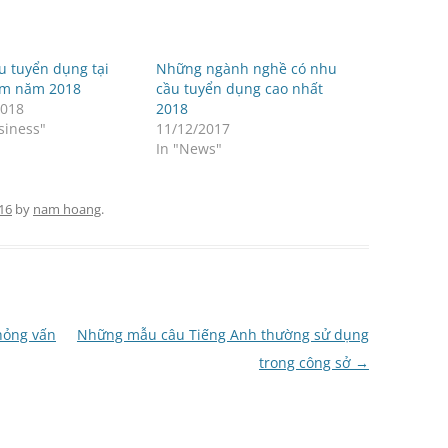
u tuyển dụng tại
Những ngành nghề có nhu
am năm 2018
cầu tuyển dụng cao nhất
2018
2018
siness"
11/12/2017
In "News"
16
by
nam hoang
.
phỏng vấn
Những mẫu câu Tiếng Anh thường sử dụng
trong công sở
→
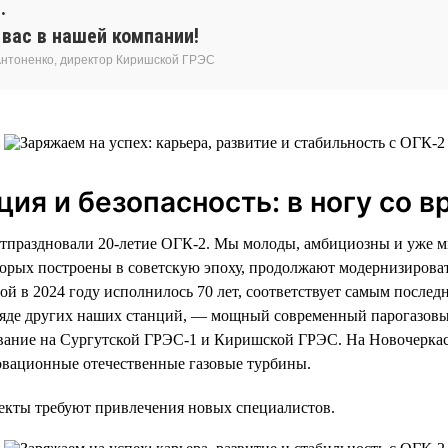
.
вас в нашей компании!
Антоненко, директор Киришской ГРЭС
ия и безопасность: в ногу со 
отпраздновали 20-летие ОГК-2. Мы молоды, амбициозны и уже 
торых построены в советскую эпоху, продолжают модернизирова
ой в 2024 году исполнилось 70 лет, соответствует самым послед
а ряде других наших станций, — мощный современный парогазовы
вание на Сургутской ГРЭС-1 и Киришской ГРЭС. На Новочерка
овационные отечественные газовые турбины.
екты требуют привлечения новых специалистов.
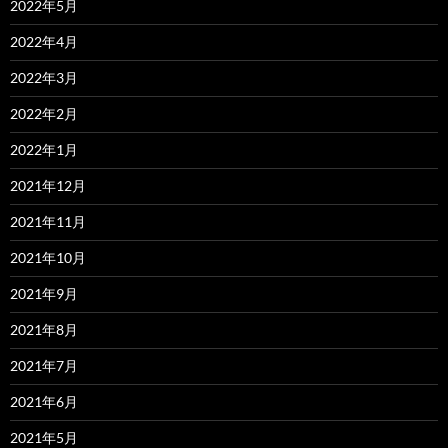
2022年5月
2022年4月
2022年3月
2022年2月
2022年1月
2021年12月
2021年11月
2021年10月
2021年9月
2021年8月
2021年7月
2021年6月
2021年5月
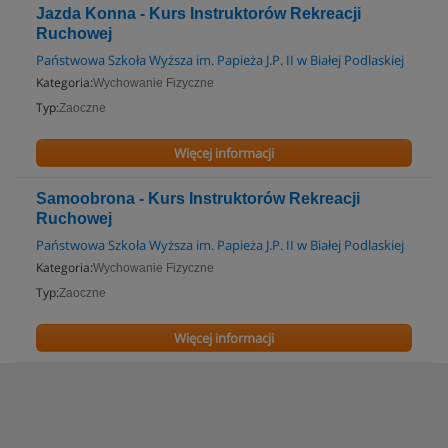
Jazda Konna - Kurs Instruktorów Rekreacji
Ruchowej
Państwowa Szkoła Wyższa im. Papieża J.P. II w Białej Podlaskiej
Kategoria:
Wychowanie Fizyczne
Typ:
Zaoczne
Więcej informacji
Samoobrona - Kurs Instruktorów Rekreacji
Ruchowej
Państwowa Szkoła Wyższa im. Papieża J.P. II w Białej Podlaskiej
Kategoria:
Wychowanie Fizyczne
Typ:
Zaoczne
Więcej informacji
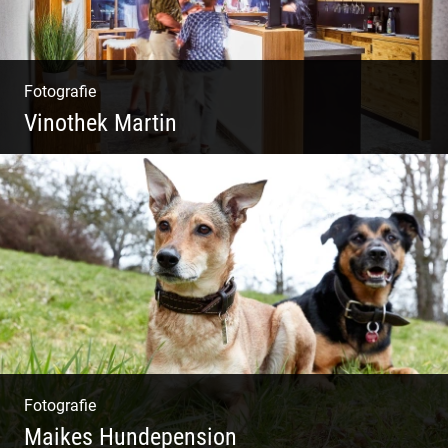
Fotografie
Vinothek Martin
Shooting Vinothek und Ferienwohnung
Fotografie
Maikes Hundepension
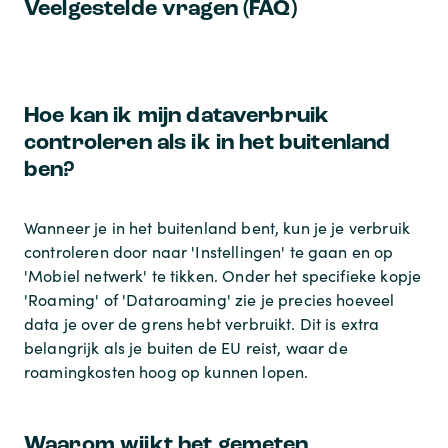
Veelgestelde vragen (FAQ)
Hoe kan ik mijn dataverbruik
controleren als ik in het buitenland
ben?
Wanneer je in het buitenland bent, kun je je verbruik
controleren door naar 'Instellingen' te gaan en op
'Mobiel netwerk' te tikken. Onder het specifieke kopje
'Roaming' of 'Dataroaming' zie je precies hoeveel
data je over de grens hebt verbruikt. Dit is extra
belangrijk als je buiten de EU reist, waar de
roamingkosten hoog op kunnen lopen.
Waarom wijkt het gemeten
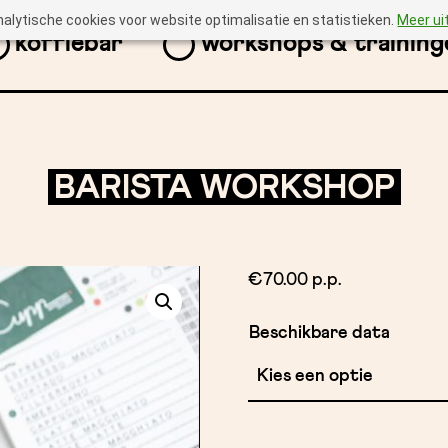
nalytische cookies voor website optimalisatie en statistieken.
Meer ui
koffiebar
workshops & training
BARISTA WORKSHOP
€
70.00 p.p.
Beschikbare data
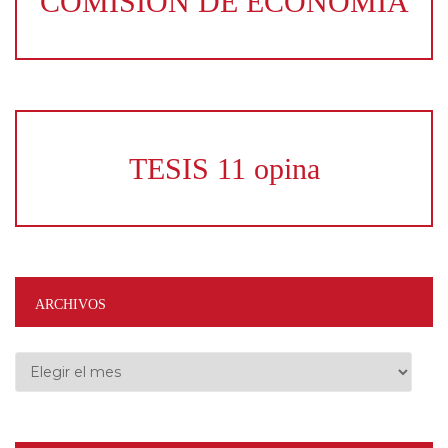
COMISION DE ECONOMIA
TESIS 11 opina
ARCHIVOS
Archivos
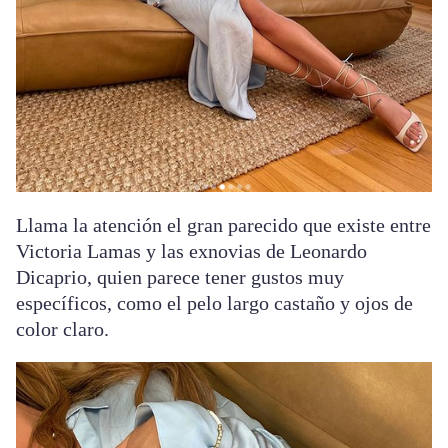
Llama la atención el gran parecido que existe entre
Victoria Lamas y las exnovias de Leonardo
Dicaprio, quien parece tener gustos muy
específicos, como el pelo largo castaño y ojos de
color claro.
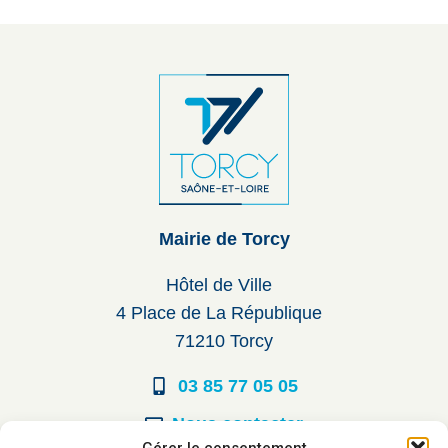
Mairie de Torcy
Hôtel de Ville
4 Place de La République
71210 Torcy
03 85 77 05 05
Nous contacter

**Task item:** Output the lines of the data exactly, starting at the first and ending with the line that has "овационные отечественные газовые турбины.". Pictures are not part of it.

**Task solution:**
u tuyển dụng tại
Những ngành nghề có nhu
am năm 2018
cầu tuyển dụng cao nhất
2018
2018
siness"
11/12/2017
In "News"
16
by
nam hoang
.
phỏng vấn
Những mẫu câu Tiếng Anh thường sử dụng
trong công sở
→
.
вас в нашей компании!
Антоненко, директор Киришской ГРЭС
ия и безопасность: в ногу со 
отпраздновали 20-летие ОГК-2. Мы молоды, амбициозны и уже 
торых построены в советскую эпоху, продолжают модернизирова
ой в 2024 году исполнилось 70 лет, соответствует самым послед
а ряде других наших станций, — мощный современный парогазовы
вание на Сургутской ГРЭС-1 и Киришской ГРЭС. На Новочерка
овационные отечественные газовые турбины.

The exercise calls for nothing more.